Kitap okumak ister tutku, ister zevk, ister alışkanlık deyin bir davranış biçimidir ve mutlaka bir amaca yöneliktir. Mesleğinizde kariyer yapmak amacınız vardır; bilgili olmak gibi hoş bir gayenin peşindesinizdir; kendinizi tanımak istiyor olabilirsiniz; genel kültürünüze destek olsun amacınız vardır gibi.
Bu saatten sonra biz, akademik anlamda kariyer düşünecek değiliz. Kendimi az çok tanıyan birisi olarak söyleyeyim, yeni bilgilere açık olmayı seviyorum Galiba kitap okumakta ki ana nedenim budur. Fakat kendi alanım olduğu için eğitim ve eğitimden ayrı düşünmediğim psikolojiyi tercih ediyorum.
Kitapçıdan sadece ismine izafeten bir kitap seçtim yazarın psikolog(!) olduğunu sanarak. Çünkü yazar, isminden önce bu sıfatı kullanıyorsa siz de benim gibi düşünmez misiniz?
Yazarın, kendisinin sık sık psikolog olduğuna vurgu yapması, itici olduğu kadar, bir eksikliğini kapatmanın çabası içindeymiş gibi bir sezgiye de götürüyor insanı.
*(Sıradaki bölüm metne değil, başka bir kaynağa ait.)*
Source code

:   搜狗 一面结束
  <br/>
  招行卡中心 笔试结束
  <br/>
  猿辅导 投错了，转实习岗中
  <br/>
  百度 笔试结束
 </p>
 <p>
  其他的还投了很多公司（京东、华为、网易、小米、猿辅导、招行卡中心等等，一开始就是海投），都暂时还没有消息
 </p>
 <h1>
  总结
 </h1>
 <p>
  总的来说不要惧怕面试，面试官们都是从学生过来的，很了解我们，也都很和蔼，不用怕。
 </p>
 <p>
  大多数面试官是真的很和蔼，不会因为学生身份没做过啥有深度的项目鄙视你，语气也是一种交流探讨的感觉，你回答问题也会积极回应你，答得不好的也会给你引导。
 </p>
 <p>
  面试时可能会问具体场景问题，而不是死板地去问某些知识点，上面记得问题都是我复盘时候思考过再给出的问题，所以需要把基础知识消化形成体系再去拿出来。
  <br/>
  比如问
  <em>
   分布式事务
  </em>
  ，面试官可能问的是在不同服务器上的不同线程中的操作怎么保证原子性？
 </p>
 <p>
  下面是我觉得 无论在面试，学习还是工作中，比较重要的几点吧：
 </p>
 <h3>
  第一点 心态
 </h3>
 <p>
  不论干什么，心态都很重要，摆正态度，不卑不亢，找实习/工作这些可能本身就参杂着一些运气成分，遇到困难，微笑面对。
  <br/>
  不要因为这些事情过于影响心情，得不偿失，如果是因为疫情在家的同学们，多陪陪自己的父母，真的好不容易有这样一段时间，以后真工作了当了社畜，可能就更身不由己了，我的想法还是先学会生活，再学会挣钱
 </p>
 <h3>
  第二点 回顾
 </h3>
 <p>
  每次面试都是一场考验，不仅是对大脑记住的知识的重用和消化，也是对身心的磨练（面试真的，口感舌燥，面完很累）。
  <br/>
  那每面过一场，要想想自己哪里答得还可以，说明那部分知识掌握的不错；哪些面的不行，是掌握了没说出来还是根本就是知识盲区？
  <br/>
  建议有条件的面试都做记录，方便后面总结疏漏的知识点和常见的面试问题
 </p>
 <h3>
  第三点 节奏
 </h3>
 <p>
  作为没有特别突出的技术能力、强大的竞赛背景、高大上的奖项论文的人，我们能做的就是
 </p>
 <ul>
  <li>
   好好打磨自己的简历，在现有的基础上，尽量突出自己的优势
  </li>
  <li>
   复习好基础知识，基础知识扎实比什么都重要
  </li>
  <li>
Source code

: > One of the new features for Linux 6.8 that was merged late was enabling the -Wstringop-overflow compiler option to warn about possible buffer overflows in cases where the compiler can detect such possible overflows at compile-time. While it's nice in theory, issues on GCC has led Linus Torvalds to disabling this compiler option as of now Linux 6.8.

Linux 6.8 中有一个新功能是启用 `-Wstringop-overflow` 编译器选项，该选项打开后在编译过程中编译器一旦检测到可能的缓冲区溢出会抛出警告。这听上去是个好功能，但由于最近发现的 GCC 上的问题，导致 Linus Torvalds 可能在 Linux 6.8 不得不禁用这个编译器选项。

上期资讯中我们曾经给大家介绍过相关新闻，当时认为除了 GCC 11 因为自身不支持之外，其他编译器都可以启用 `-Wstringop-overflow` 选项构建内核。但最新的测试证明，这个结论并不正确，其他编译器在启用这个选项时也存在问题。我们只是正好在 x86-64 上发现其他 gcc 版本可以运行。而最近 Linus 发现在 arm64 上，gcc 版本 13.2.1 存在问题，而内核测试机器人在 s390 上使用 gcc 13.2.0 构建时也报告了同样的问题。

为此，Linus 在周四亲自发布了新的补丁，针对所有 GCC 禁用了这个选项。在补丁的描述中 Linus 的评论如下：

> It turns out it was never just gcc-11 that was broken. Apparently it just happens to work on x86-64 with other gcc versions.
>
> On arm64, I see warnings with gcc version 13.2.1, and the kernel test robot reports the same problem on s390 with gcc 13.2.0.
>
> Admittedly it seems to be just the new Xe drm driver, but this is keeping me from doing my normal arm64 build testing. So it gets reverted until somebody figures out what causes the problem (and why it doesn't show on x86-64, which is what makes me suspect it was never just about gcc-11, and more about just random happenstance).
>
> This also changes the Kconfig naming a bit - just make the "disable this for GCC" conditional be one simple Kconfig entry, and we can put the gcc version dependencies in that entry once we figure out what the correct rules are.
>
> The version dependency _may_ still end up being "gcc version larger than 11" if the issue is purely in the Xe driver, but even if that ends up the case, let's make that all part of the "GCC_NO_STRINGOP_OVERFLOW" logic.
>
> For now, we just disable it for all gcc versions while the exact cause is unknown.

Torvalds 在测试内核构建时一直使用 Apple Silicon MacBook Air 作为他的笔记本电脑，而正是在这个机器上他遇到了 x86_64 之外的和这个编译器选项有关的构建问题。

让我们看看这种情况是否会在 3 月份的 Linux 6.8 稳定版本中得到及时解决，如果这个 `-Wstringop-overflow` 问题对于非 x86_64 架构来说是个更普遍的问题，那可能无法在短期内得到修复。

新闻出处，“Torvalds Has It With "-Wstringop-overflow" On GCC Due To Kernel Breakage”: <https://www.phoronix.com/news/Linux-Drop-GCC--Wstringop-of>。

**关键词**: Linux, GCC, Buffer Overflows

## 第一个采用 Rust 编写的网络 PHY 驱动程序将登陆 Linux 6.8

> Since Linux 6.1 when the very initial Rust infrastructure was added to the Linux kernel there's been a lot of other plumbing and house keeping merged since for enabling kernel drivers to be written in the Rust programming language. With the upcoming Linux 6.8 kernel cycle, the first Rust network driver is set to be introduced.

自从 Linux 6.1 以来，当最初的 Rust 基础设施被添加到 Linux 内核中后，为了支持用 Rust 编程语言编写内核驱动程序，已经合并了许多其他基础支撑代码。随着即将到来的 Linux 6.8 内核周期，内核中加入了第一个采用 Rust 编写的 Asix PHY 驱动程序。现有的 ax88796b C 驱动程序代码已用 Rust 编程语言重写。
Neyse!.. Okumaya devam ediyorum. Yirmi yıldan fazla psikolog olarak görev yaptığını anladığınız birisinden, danışanları ile yaptığı görüşme seanslarından birkaç ders verici örnek beklemez misiniz? 80 sayfa kadar gidiyorum ama hiçbir beklentimin hala karşılığı yok. Bizim psikolog ya siyasileri eleştiriyor, ya hukuk sistemini.
Seçkin bir aileden geldiğini, çoğu kez cümle içinde gizleyerek hatırlatma ihtiyacı duyuyor; ‘’sıcak Anadolu insanı’’ tanımına uymadığı repliğini de ihmal etmeden.
Tecavüze uğrayan bir genç kız olayına gelince;’’ şimdi tam kendisini psikolog olarak ispatlama fırsatını yakaladı’’ diyerek dikkat kesiliyor ve yavrumuzun bunalımı için birtakım moral reçeteleri vardır diye düşünürken; bizim psikolog kendi kendine tecavüzün kötülüklerini monolog halinde anlatmaya başlamaz mı? Bizim gibi sıcak Anadolu insanları, tecavüzün bireyde ne büyük travmalara neden olduğunu bilemez(!) diye düşünmüş olmalı.
Kitabı bırakayım diyorum ama bu kadar emeğim geçti bari bitireyim derken biraz da eğlenceli buldum galiba. Böyle bir psikologla(!) bir daha tanışma fırsatını bulamam diye düşündüm. Doğan Cüceloğlu ,Haluk Yavuzer, Daniel Goleman, Shefali Tsebary, Stewen W.Vannoy, Eric From ,Lanna Lakone gibi psikolog eğitimciler insanı düşündürerek yorarken, psikoloğumuz bizi eleştirirken bile gülme krizine sokup eğlendiriyor.
Psikoloğumuzdan, başörtülü bayan ve sakallı erkek gördüğü zaman midesinin bulandığını; kızları diri diri toprağa gömenlerin bunu din adına yaptığını(!); nüfus planlamasının ne kadar iyi bir şey olduğunu; siyasetçilerin ya din istismarcısı ,ya da sahtekar olduğunu(!); cinsel sapma olarak bildiğimiz davranışların bile bilimsel(!) olduğu gibi çok değerli bilgiler öğrendiğimizi belirteyim de kendisine haksızlık yapmış olmayalım.
Garip bir tecelli olsa gerek. Hep danışanları (ne danıştıklarını da öğrenemedik ya…Olsun o kadar kusura bakılmaz. )ya sakallı, ya başörtülü. Psikoloğumuza mide spazmı geçirtmek için sıraya mı girdiler nedir?
Para verdiğime pişman olduğum tek kitap unvanına sahip. Okuduğunuz kitap, çekilen emeğe değmiyorsa neden yazılıyor ki? Ya da neden okunsun? Selamlar.